TASKS TO CARRY OUT:
A) In the discussion of remastered music videos, why does one participant say there is no way to see the old videos "as they were meant to be watched"? Answer in one to three sentences.
B) Summarize the discussion of remastered music videos in two sentences.
C) In the discussion of remastered music videos, which two songs does the film-scanning company say it scanned?

QUOTED PASSAGE:
☆ ☆ ☆ ☆
One of the fundamental principles here is that you can never remove “noise.” You can never reliably introduce detail where no detail exists. These videos today are simply “a product of their time,” as well-engineered as professionally possible for the strictures of their time.
Really, the only way you could re-do them now is to, in some cases, “raid the graveyards,” re-create the original situations and re-shoot them in HD.
Some videos look just renewed that look like they were shot with modern hi-res cameras, do you think they used donwscale and upscale techniques with AI machine learning to remaster them?
However, listening to these songs in sequence, my soul immediately invigorates. comparing them with “modern music” it seems to me more and more to listen masterpieces. And seeing in high resolution, or in any case in refreshed video, it seems to me to go back in time with a timemachine
NTSC/PAL were not an artistic choice but a limitation of the technology. Besides, CRTs and analogue television are gone so even if one wanted to, there’s no way to see those videos “as they were meant to be watched”. I’m sure most creators would be happy for people to watch those in high definition.
I never said I would like to remove film grain. Quite the opposite, I would like to keep original image intact if possible. I was only commenting on the fact that film has its limitations. You can sometimes see people talk about cosmic resolutions you can achieve from a 35 mm film stock, when in reality at 1080p you often start to see the grain. However remastered videos from the 90s look better than those from the 80s. It seems to show progress in film technology from that time.
I’m pretty sure those on my list were not up scaled. I don’t think the technology is that good yet, although we’ll get there soon I’m sure. Record labels with Youtube have upscaled hundreds of music videos to 1080p, but they used simple interpolation, sometimes adding ugly sharpening filter. Still they look better than 360p or 480p versions that were uploaded ten years ago, though.
There are companies that specialize in film scans, for example: http://scansmiths.com/category/music-video/ They say they scanned “Careless whisper” and “Virtual insanity”. That was a year ago but Youtube still has low res versions of those songs, sadly.
This exactly how I feel! That’s why I’m exited about it. I’m only surprised that there are so few examples.
☆ ☆ ☆ ☆
DATASET EXCERPTS:
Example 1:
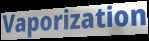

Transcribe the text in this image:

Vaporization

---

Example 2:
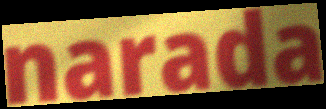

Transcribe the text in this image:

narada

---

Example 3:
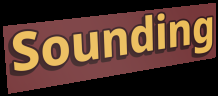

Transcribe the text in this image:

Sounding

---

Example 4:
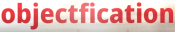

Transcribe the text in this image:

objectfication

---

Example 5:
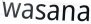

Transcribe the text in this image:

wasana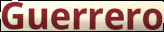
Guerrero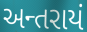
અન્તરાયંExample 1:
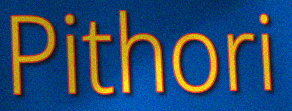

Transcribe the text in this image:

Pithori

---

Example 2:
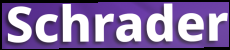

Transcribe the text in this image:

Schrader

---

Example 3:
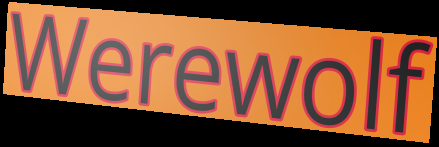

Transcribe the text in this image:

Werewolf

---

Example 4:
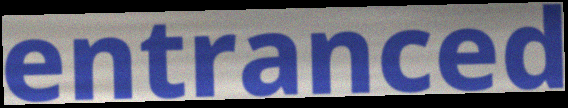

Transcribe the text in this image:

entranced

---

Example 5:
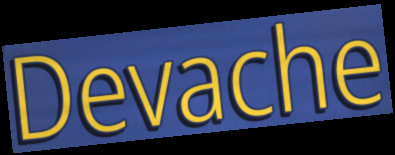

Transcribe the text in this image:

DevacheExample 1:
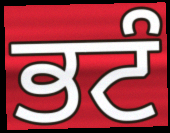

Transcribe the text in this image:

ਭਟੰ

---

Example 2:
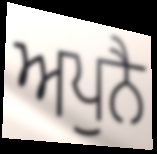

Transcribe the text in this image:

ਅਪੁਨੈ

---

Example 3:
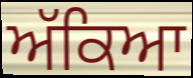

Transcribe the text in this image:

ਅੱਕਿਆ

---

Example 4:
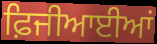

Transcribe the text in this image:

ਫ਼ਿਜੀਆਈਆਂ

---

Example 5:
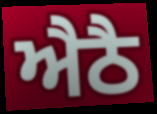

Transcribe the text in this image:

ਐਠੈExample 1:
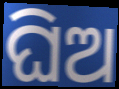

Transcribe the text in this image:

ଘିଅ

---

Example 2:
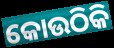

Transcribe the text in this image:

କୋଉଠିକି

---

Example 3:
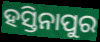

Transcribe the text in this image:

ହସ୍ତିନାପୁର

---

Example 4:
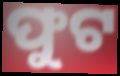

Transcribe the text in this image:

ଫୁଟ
☆ ☆ ☆ ☆
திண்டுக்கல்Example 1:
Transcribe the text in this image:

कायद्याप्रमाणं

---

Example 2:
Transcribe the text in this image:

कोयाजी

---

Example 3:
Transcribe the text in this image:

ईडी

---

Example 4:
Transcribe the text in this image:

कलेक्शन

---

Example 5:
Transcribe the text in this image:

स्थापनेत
☆ ☆ ☆ ☆
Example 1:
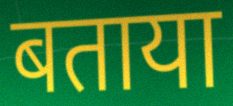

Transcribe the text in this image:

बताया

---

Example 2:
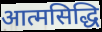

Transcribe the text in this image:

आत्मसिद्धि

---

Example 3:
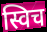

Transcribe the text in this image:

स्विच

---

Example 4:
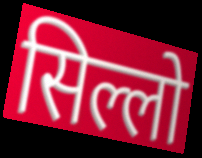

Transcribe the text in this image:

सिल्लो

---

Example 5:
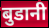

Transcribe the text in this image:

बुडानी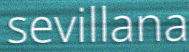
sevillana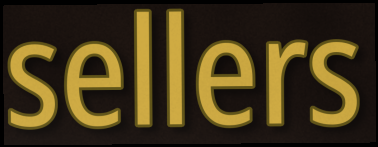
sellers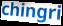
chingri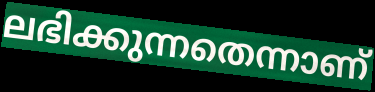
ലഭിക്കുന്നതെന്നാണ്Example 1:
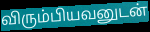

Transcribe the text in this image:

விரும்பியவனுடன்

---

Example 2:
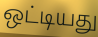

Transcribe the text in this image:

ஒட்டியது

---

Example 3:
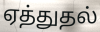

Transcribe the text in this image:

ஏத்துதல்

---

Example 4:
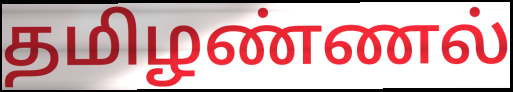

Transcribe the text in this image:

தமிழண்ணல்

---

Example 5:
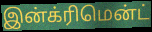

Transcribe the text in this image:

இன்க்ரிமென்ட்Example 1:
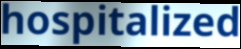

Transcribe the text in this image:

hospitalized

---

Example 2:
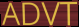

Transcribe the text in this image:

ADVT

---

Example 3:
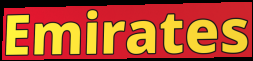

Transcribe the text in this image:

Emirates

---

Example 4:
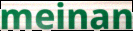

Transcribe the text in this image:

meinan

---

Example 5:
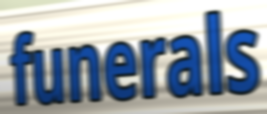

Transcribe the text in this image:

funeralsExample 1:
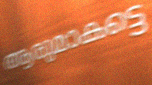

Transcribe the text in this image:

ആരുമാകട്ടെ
☆ ☆ ☆ ☆
RESPONSES TO THE EXERCISE:
A) CRTs and analogue television are gone, so the original viewing conditions no longer exist. The participant adds that NTSC/PAL were a limitation of the technology, not an artistic choice.

B) The participants debate whether old music videos can be shown in high definition: one holds that detail can never reliably be introduced where none exists, while another says NTSC/PAL were technological limits and that most creators would welcome high-definition viewing. They also talk about film grain becoming visible at 1080p, record labels upscaling videos on YouTube with simple interpolation, and companies that specialize in film scans.

C) The company says it scanned "Careless whisper" and "Virtual insanity".